I think illness is such a good time for this clarity, because we have fewer positive hooks. If my body isn’t feeling so great, I don’t value her at that moment as a source of great pleasure, and have much less need to identify with her. It’s easier then to say, “Oh she’s just a body doing her thing.” If I’m sick, my mind often doesn’t offer me much delight either, it’s not impressing me with its cleverness, so it’s easier to separate her out too.

Of course I think I was headed this way before this little illness, in one sense for years before this illness. Still the truth of it seems simple and obvious to me now in a way that I didn’t quite experience before.

I understand what is my body, I understand what is my mind, I understand what is the way of meditation.

December 20, 2013
Joe, a friend and fellow practitioner, often uses language that resonates with me. He was speaking of Studio Peace, where our sangha meets and where yoga and Buddhist workshops take place. The landlord has raised the rent ridiculously, and Joe thought that just possibly the folks who use the studio would be able to come together as a community and cover the raise. He spoke of how attending the different practices at the studio had meant so much to him in a difficult time, how that gift was immeasurable. Then he remarked that we were looking at two elements, the spiritual practices at Studio Peace, which are immeasurable, and the landlord asking so many dollars of additional rent, which is measurable, calling for a measurable response from us.
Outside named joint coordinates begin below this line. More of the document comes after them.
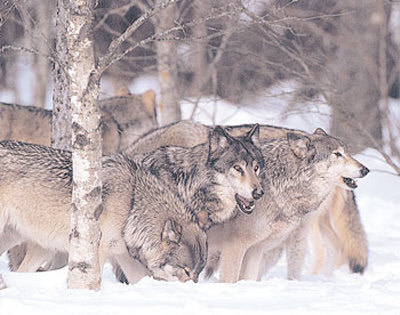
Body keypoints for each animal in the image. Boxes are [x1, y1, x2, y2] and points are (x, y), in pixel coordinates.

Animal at [0, 141, 206, 286]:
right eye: (186, 271)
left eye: (197, 274)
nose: (193, 288)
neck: (132, 205)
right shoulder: (96, 252)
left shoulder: (123, 255)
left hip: (38, 247)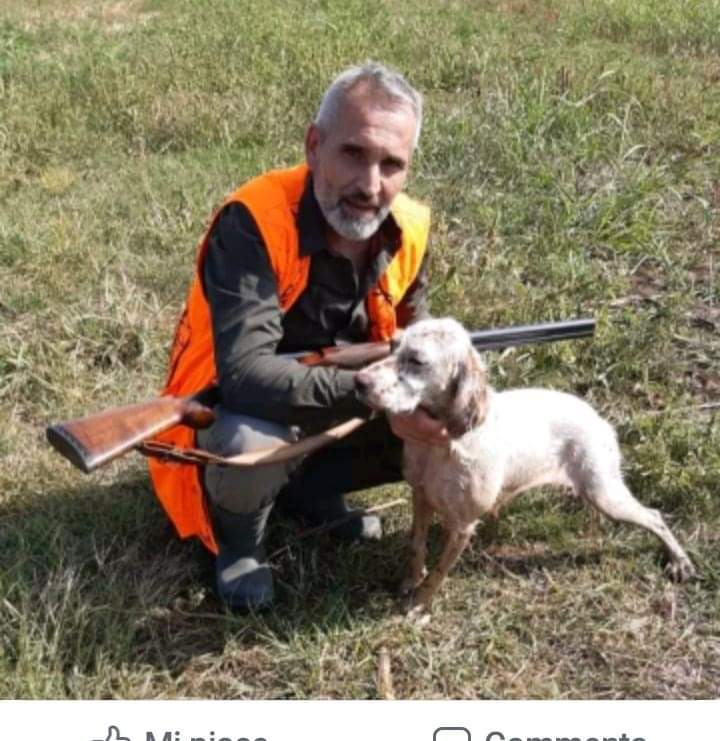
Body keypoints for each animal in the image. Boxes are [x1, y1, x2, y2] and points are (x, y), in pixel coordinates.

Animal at [354, 318, 696, 620]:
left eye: (417, 360)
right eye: (392, 346)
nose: (359, 381)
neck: (442, 445)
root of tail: (600, 419)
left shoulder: (463, 525)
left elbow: (438, 572)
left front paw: (420, 605)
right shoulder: (421, 496)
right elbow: (417, 546)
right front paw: (411, 582)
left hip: (605, 493)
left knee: (654, 516)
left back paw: (679, 561)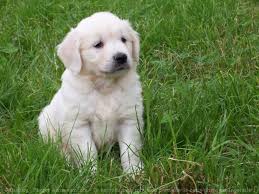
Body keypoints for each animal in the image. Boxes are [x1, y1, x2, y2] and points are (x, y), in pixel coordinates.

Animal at [38, 11, 144, 173]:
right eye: (98, 44)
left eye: (123, 39)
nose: (121, 57)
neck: (105, 86)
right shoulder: (79, 124)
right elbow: (88, 151)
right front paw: (90, 174)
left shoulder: (129, 118)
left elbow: (130, 150)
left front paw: (134, 172)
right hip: (46, 124)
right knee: (58, 149)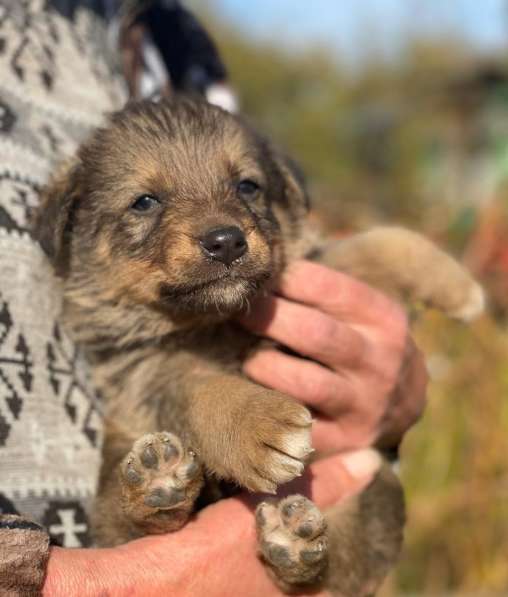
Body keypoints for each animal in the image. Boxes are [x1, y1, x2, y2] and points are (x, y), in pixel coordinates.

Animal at [32, 95, 484, 592]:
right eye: (145, 202)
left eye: (247, 186)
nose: (226, 241)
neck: (218, 319)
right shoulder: (151, 371)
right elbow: (208, 391)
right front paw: (260, 428)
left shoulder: (303, 279)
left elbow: (374, 243)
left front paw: (458, 285)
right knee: (131, 524)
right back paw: (159, 485)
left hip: (374, 494)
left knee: (327, 572)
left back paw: (291, 545)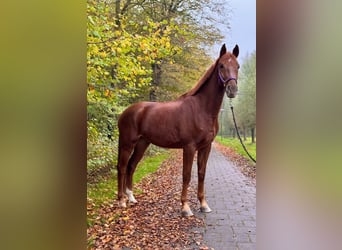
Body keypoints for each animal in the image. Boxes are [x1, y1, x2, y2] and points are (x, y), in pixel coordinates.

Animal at [116, 44, 239, 216]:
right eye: (221, 65)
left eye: (237, 66)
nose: (232, 89)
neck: (201, 109)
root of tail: (125, 112)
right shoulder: (189, 147)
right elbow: (186, 175)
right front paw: (185, 208)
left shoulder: (206, 147)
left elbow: (201, 173)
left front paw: (203, 205)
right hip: (127, 143)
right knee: (121, 167)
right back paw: (121, 201)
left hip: (142, 143)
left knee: (131, 166)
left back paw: (131, 198)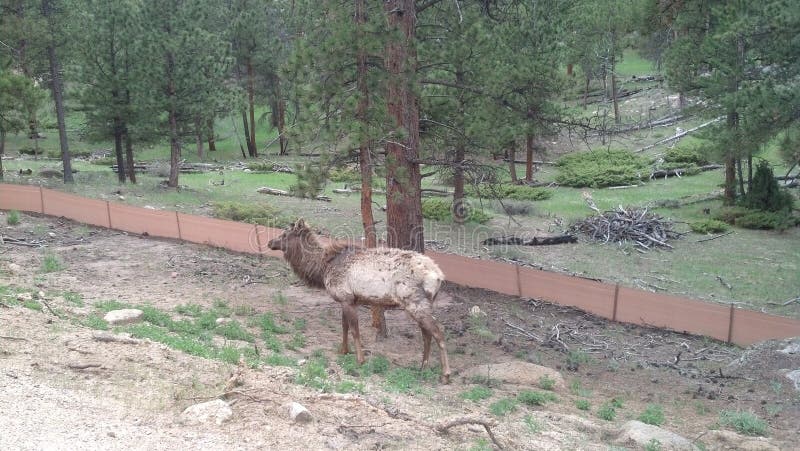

I love having these words in my pouch. They feel helpful. They give me language to explain why I find it difficult to tell people about the patients I see at the hospital—even though what we have shared is profound, even though I wish I could give that gift to others. What we have shared is immeasurable and I can only communicate it in measured terms. I would have to begin: “I saw an African American man about 44 who is homeless and who suffered this kind of abuse when he was a little boy, and I said and he said...” and that bears not the slenderest resemblance to the immeasurable experience we have shared.

December 30, 2013
We face challenges as we try to translate the immeasurable into the measurable, into words. (December 20, 2013). Bliss, contentment, joy, nirvana, happiness, sukha—each of those words has a different association for different people. My best definition today for the sweet state of awakening is: immeasurably peaceful and entirely alive.